PRENDERGAST: I think the consensus is almost there that there needs to be a force; the force needs to be led by the AU; the force ought to be, if it's going to be relevant, focused on civilian protection. How it gets there, though, is the subject of debate, which we'll get to.
I think that the more important thing about— than consensus is actually acceptance. I mean, unfortunately, no one is considering— and unfortunately is not the right word, because I don't think it's the right thing. But there is no one in the international community right now considering any kind of unilateral intervention against the will of the Sudan government. There has to be acquiescence and— built on the— or from the regime in Khartoum, to allow this force to come in.
So you know, we've had— so the question then becomes, how do you influence— and that's exactly the right question, a fantastically right question— is, how do you influence the calculation of the Khartoum government? How do you change the calculus, regime's calculus? And that, I think— you know, we look at this now— this ethnic cleansing has unfolded for 18 months in the context of this policy of global constructive engagement with this regime. Not one punitive measure has been imposed on this regime in the 18 months in which this campaign has unfolded. In fact, the one action that was taken by the Security Council was actually to embargo the rebels, the one actor that has the potential even of protecting civilians and does so in some small ways in some places.
So to change the government's calculation, I think, and given that we're not going to send the Marines, and given that the international consensus is very fragile about doing anything at all for many of the reasons that have already been mentioned, I think that the only way to deal with their calculation is through the instrument of accountability. Ultimately, this is a survivalist regime, a pragmatic regime, a regime that was highly unnerved— I happened to be in Khartoum when [former Yugoslav President Slobodan] Milosevic went on the dock— [the Sudanese government became] highly unnerved by that because they've done ten— [laughter]--hundreds of times worse and perpetrated atrocities that make Milosevic's pale, unfortunately, in comparison. They're not Saddam Hussein and the Taliban, [who] want to go down in flames. These guys will adapt and change and moderate their behavior.
Accountability is secured through, I think— or at least sending the message of accountability is secured through a number of different tools.
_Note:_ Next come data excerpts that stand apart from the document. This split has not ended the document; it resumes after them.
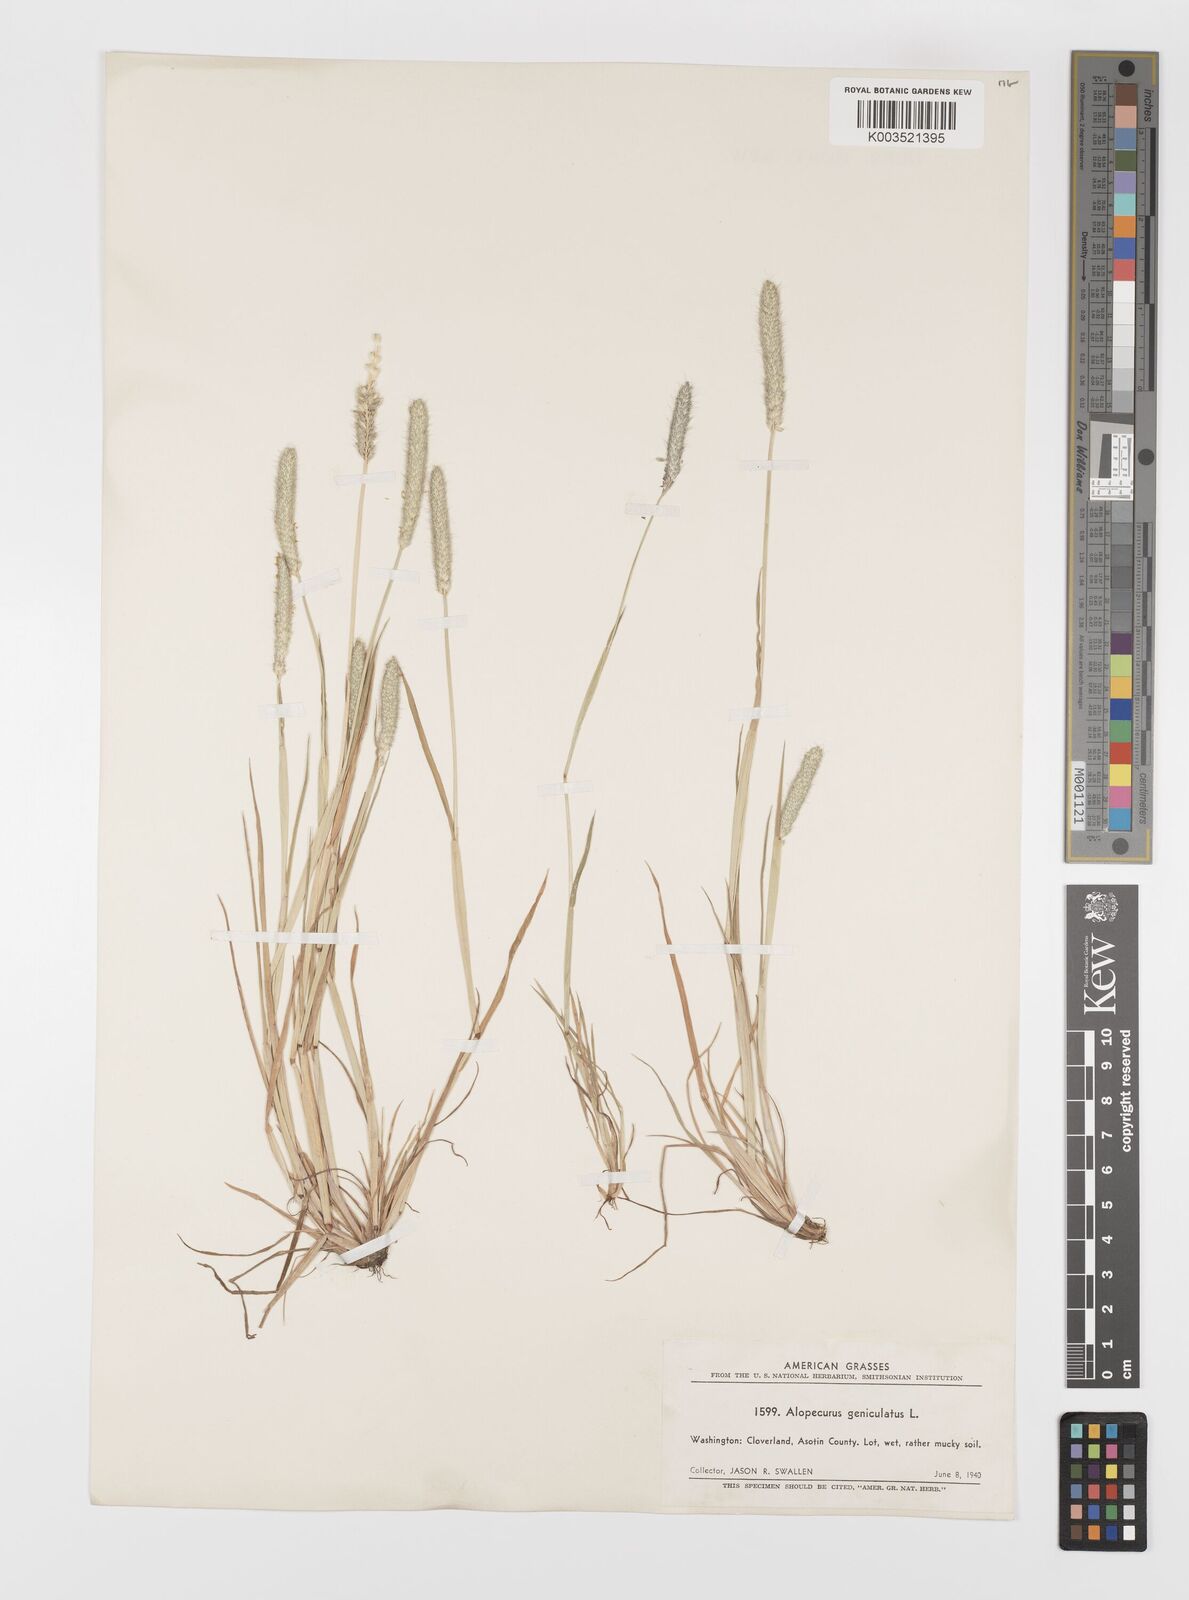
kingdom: Plantae
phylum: Tracheophyta
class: Liliopsida
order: Poales
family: Poaceae
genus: Alopecurus
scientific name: Alopecurus geniculatus
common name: Water foxtail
And I know it's a good laugh line, this— and I laugh, Philip— you know, the fact that the secretary-general is looking for names for this commission. But I actually do think this commission means something. I think having a commission of inquiry that will go in and start to lay the sort of multilateral foundation for criminal— potential future criminal prosecution for crimes against humanity, war crimes, maybe even genocide in Sudan is a message that's going to go right to the heart of this regime if we were to have the strength to push forward on a targeted sanctions regime, the asset freezes, and the travel bans on five people; I mean, just pick five guys and start it rolling, start the ball rolling. Put an arms embargo on the government. You know, even if you don't enforce it, just do it. Start to make a little bit of a cost to the regime.
These guys will change. They did it in the '90s in response to the international multilateral pressure on international terrorism. They changed. They renounced their ties. They pulled everybody out largely. They have a track record of responding to specific, focused pressure, and we're not doing it.
GOUREVITCH: There are a lot more questions, and unfortunately it's 2:00 sharp, so I'm afraid we're not going to get to them. And I think that is an excellent spot to end. I regret not being able to get to more of you. Thank you very, very much and thank you both. [Applause.]